**Passage to read:**
But this is impossible in the case when $f(x)=-\frac{1}{x}$.
A: Without entering the limit definition, ask yourself: how do you approach to $ 0 $?
First
You can take $x=0.00000000...1$, then what do you get?
$$\dfrac 1x=\dfrac {1}{0.00000000...1}=100000000...\longrightarrow \color {red} {\text{positive infinity}}$$
Second
You can take $x=-0.00000000...1$, then what do you get?
$$\dfrac 1x=\dfrac {1}{-0.00000000...1}=-100000000...\longrightarrow \color {blue} {\text{negative infinity}}$$
So, you get two different result:
$$\lim_{x\to 0}\dfrac1x=+ \infty$$
$$\lim_{x\to 0}\dfrac1x=- \infty$$
What will we do now?Which do you think is right?  Unfortunately, none of limits are correct. Because, you get two different results. This is called right and left limits in mathematics.  These must be equal for the limit to exist. So, we must say "limit doesn't exist."

**Data provided:**
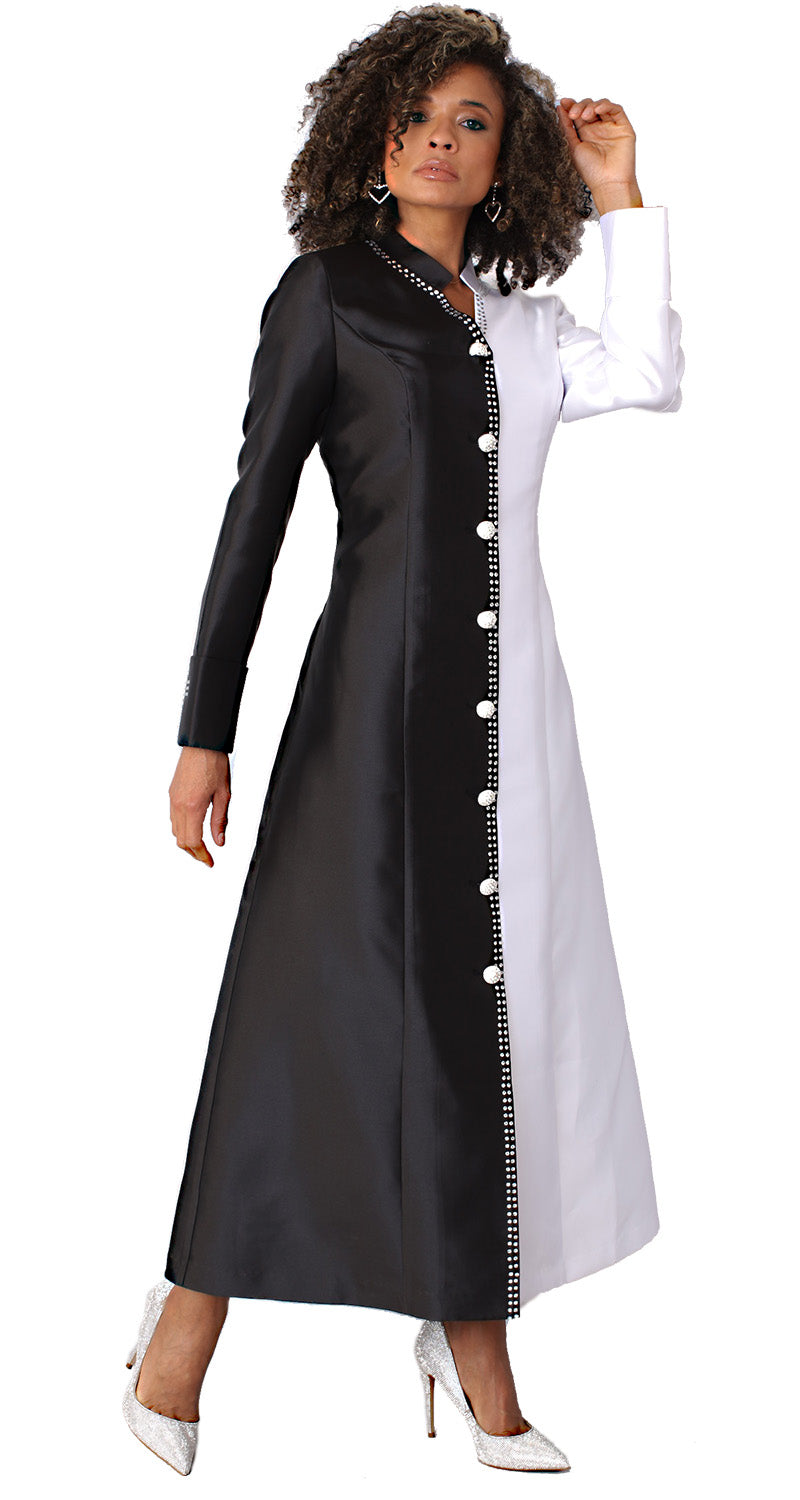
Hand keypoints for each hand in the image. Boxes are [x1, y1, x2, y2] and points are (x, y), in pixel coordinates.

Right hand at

**Description of the task:**
Copy the stretch from "But this is" through "take $x=0.00000000...1$, then what do you get?" in the passage on the limit of 1/x at zero, swapping "limit" for "bound".

**Solution to the exercise:**
But this is impossible in the case when $f(x)=-\frac{1}{x}$.
A: Without entering the bound definition, ask yourself: how do you approach to $ 0 $?
First
You can take $x=0.00000000...1$, then what do you get?